### [WHAT NEEDS TO BE DONE]
Below are several entries. Transcribe exactly those lines that fall from the one with "gaze to his" through the one with "her head. BOUND", end lines included.

======== THE DATA

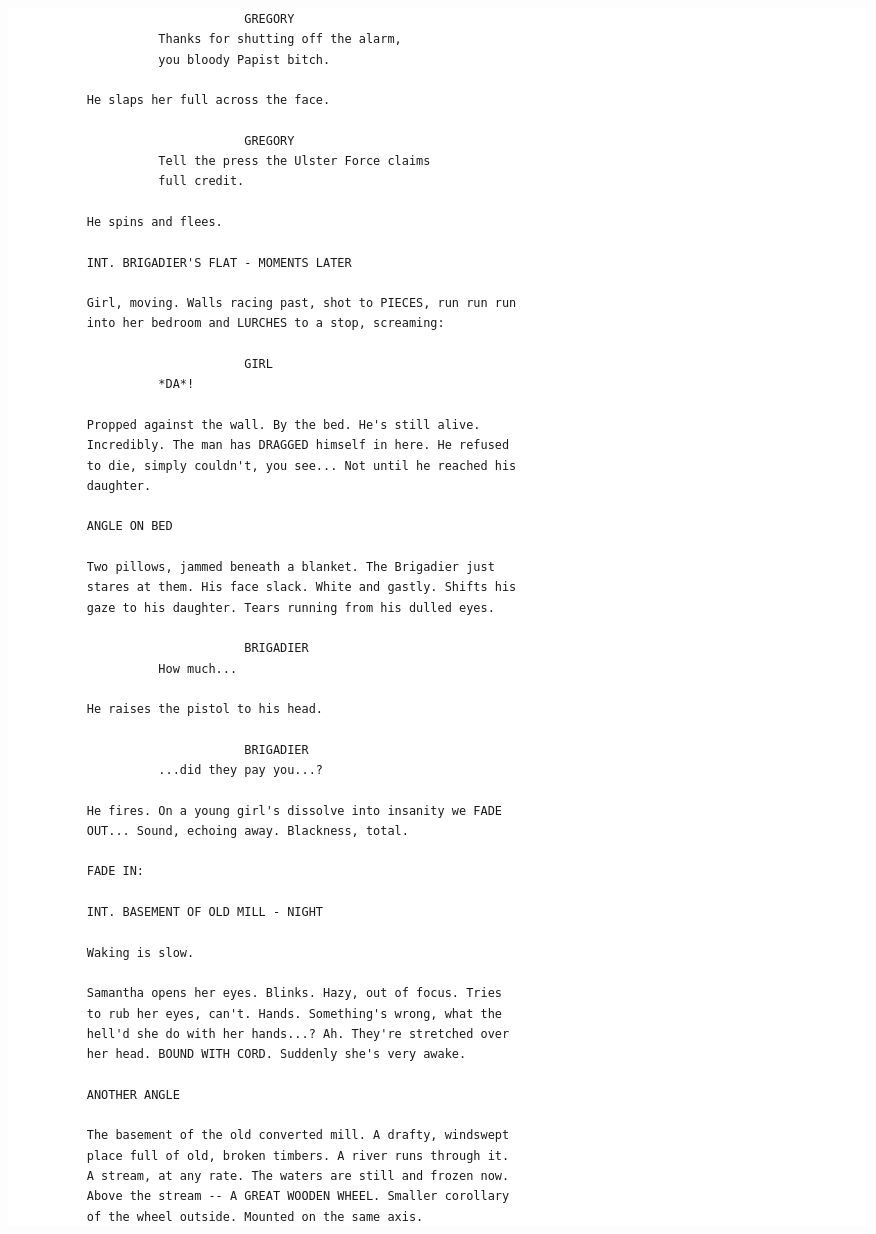                                      GREGORY
                         Thanks for shutting off the alarm, 
                         you bloody Papist bitch.

               He slaps her full across the face.

                                     GREGORY
                         Tell the press the Ulster Force claims 
                         full credit.

               He spins and flees.

               INT. BRIGADIER'S FLAT - MOMENTS LATER

               Girl, moving. Walls racing past, shot to PIECES, run run run 
               into her bedroom and LURCHES to a stop, screaming:

                                     GIRL
                         *DA*!

               Propped against the wall. By the bed. He's still alive. 
               Incredibly. The man has DRAGGED himself in here. He refused 
               to die, simply couldn't, you see... Not until he reached his 
               daughter.

               ANGLE ON BED

               Two pillows, jammed beneath a blanket. The Brigadier just 
               stares at them. His face slack. White and gastly. Shifts his 
               gaze to his daughter. Tears running from his dulled eyes.

                                     BRIGADIER
                         How much...

               He raises the pistol to his head.

                                     BRIGADIER
                         ...did they pay you...?

               He fires. On a young girl's dissolve into insanity we FADE 
               OUT... Sound, echoing away. Blackness, total.

               FADE IN:

               INT. BASEMENT OF OLD MILL - NIGHT

               Waking is slow.

               Samantha opens her eyes. Blinks. Hazy, out of focus. Tries 
               to rub her eyes, can't. Hands. Something's wrong, what the 
               hell'd she do with her hands...? Ah. They're stretched over 
               her head. BOUND WITH CORD. Suddenly she's very awake.

               ANOTHER ANGLE

               The basement of the old converted mill. A drafty, windswept 
               place full of old, broken timbers. A river runs through it. 
               A stream, at any rate. The waters are still and frozen now. 
               Above the stream -- A GREAT WOODEN WHEEL. Smaller corollary 
               of the wheel outside. Mounted on the same axis.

================

### [ANSWER TO THIS EXERCISE]
               gaze to his daughter. Tears running from his dulled eyes.

                                     BRIGADIER
                         How much...

               He raises the pistol to his head.

                                     BRIGADIER
                         ...did they pay you...?

               He fires. On a young girl's dissolve into insanity we FADE 
               OUT... Sound, echoing away. Blackness, total.

               FADE IN:

               INT. BASEMENT OF OLD MILL - NIGHT

               Waking is slow.

               Samantha opens her eyes. Blinks. Hazy, out of focus. Tries 
               to rub her eyes, can't. Hands. Something's wrong, what the 
               hell'd she do with her hands...? Ah. They're stretched over 
               her head. BOUND WITH CORD. Suddenly she's very awake.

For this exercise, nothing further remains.